Lukanyo thought it would be a good day to see Soweto, since we won't have any more weekends in Johannesburg. Lonely planet has an apt description, though you can find much more anywhere you look on the web:

This street in Soweto, Vilakazi Street, is likely the only street in the world hosting the homes of two Nobel Peace Prize winners.

"The idea was simple. Move anyone who wasn't white as far away from the 'chosen race' as possible, but still close enough that they could be used as cheap labor.

Thus was born Soweto (the name is an acronym of South West Townships), the biggest, most political, most violent, most dynamic and easily the best known of South Africa's townships, a term that doesn't seem quite right for such an enormous place. That it's on the outskirts of Johannesburg (Jo'burg) seems appropriate; Soweto has almost as many grating contrasts as does its patronising parent.

Dozens of the shanties and three-room matchbox houses that make up Soweto would fit onto a single stately block in Jo'burg's Westcliff or Parktown, but most white Jo'burgers wouldn't know this. Most whites have never been to Soweto or any of the six other main townships that surround the city; most simply cannot understand why anyone, especially visitors, would want to."

The ANC (African National Congress, founded in 1912 as the South African Native National Congress, a national democratic organization representing blacks) in 1949 advocated open resistance with strikes, acts of public disobedience and protest marches. By the 1950's resistance to the oppressive and racist laws of apartheid could be seen visibly and became centered in Soweto. Some individuals wouldn't carry the mandatory passes that held their name, photo and race identification, facing arrest and the abuse that ensued. The Sharpeville Massacre occurred when the police opened fire on demonstrators as they burned their passes, killing 69 and wounding 160 people.

Shortly after the Sharpeville Massacre the ANC and PAC (Pan African Congress) were outlawed and went underground. It was in the 1970s with the introduction of Afrikaans as the mandatory language of instruction, that students began to band together. Students organized a peaceful protest for June 16th 1976 but were met with police violence culminating in hundreds of student deaths in the days that followed. The Soweto Uprising finally brought international attention to the system of apartheid, which still took 18 more years to dismember.

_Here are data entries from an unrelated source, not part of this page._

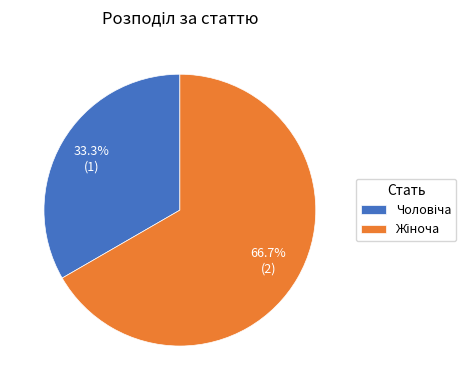

Is there any slice that represents more than half of the pie?

Yes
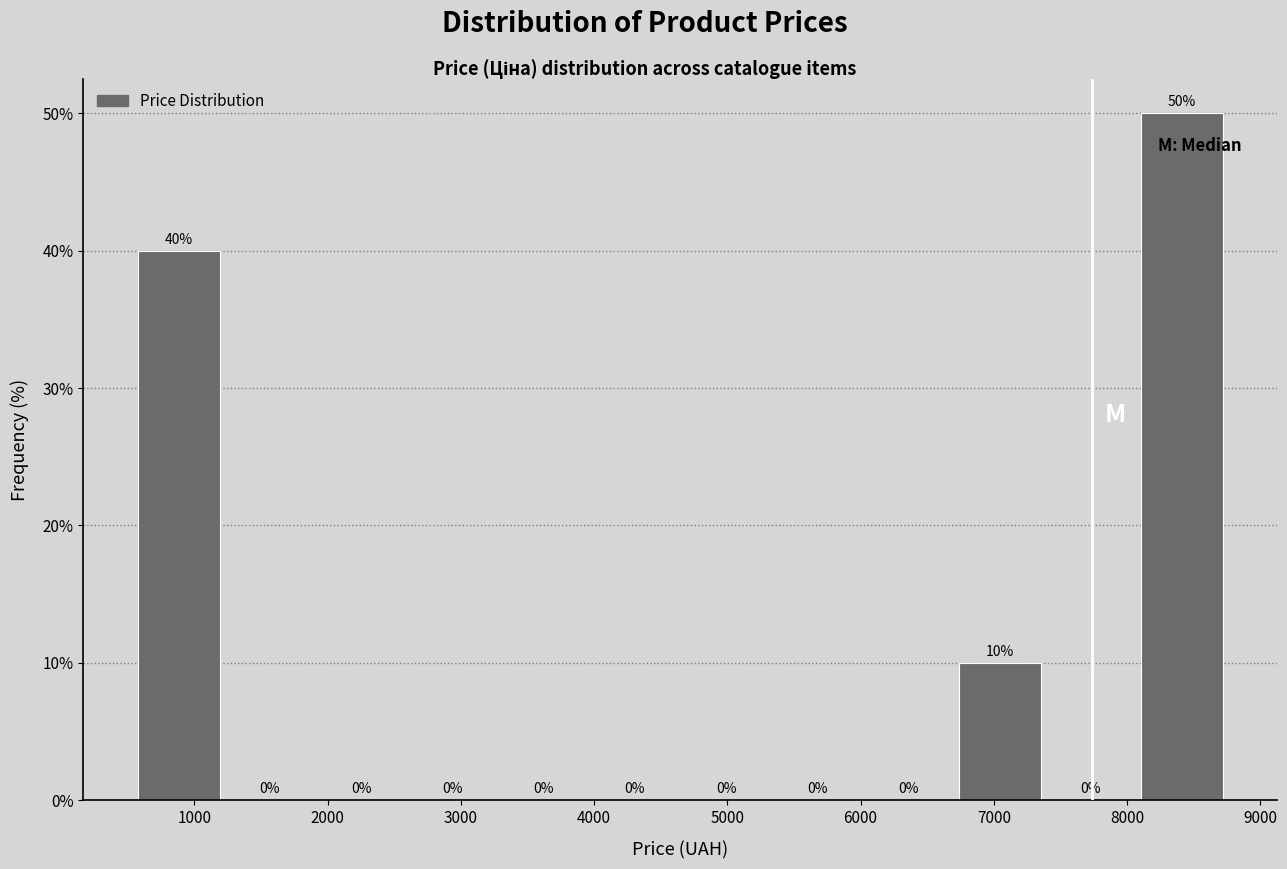

Reading left to right, transcribe this chart: for each bar, give the range it covers on the x-axis and its height. The bar edges are not printed on the chart, so give them approximately, as read against the axis.

500 to 1200: 40
1200 to 1900: 0
1900 to 2600: 0
2600 to 3300: 0
3300 to 4000: 0
4000 to 4600: 0
4600 to 5300: 0
5300 to 6000: 0
6000 to 6700: 0
6700 to 7400: 10
7400 to 8100: 0
8100 to 8800: 50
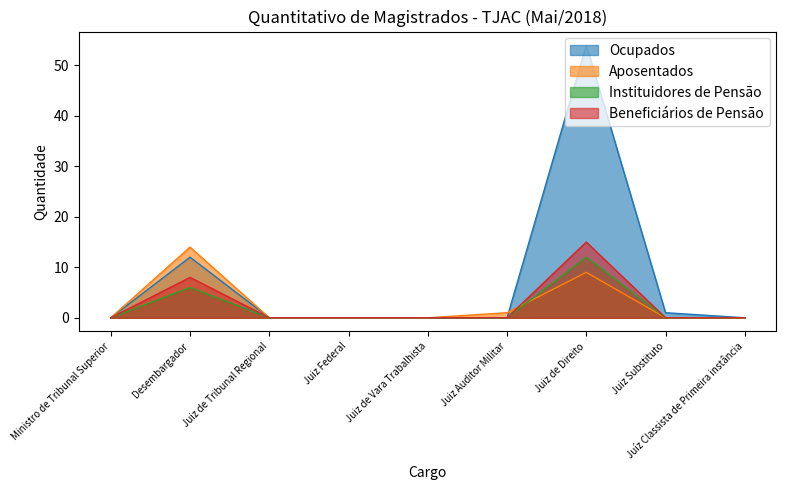

Rank the series at Juíz Classista de Primeira instância from highest to lowest value.

Ocupados, Aposentados, Instituidores de Pensão, Beneficiários de Pensão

We visited the Hector Pieterson Memorial, a museum honoring the children of the Soweto Uprising, dedicated to the first boy who was killed on June 16th, 1976. It was amazing to see there the polar ends of the human capacity and spirit. We went on to have lunch in the township, walking to see the house that Nelson Mandela lived in before he was arrested in 1963 (for treason and sentenced to life in prison along with other ANC and PAC leaders) and where he returned after his release in 1990. It's also just a few blocks from Archbishop Desmond Tutu's house, a figure of clerical resistance to apartheid.  This street in Soweto, Vilakazi Street, is likely the only street in the world hosting the homes of two Nobel Peace Prize winners.  This was told to Lukanyo on his last visit by Sakhumzi, the owner of the place where we had lunch, which has the same name.

On the drive back, we talked about current race relations, only 12 years since the end of apartheid. In Johannesburg and other larger cities, the race relations are good, being much more mixed. There is still a lot of segregation otherwise since the townships that were created to separate races are still intact. The townships are much more impoverished than the city areas, meaning a lack of mobility for those who live within them. So far, this has kept the racial makeup of the townships pretty close to what they were previously. In the more impoverished and lesser educated areas, you still have some racist ideology as well (sound familiar?).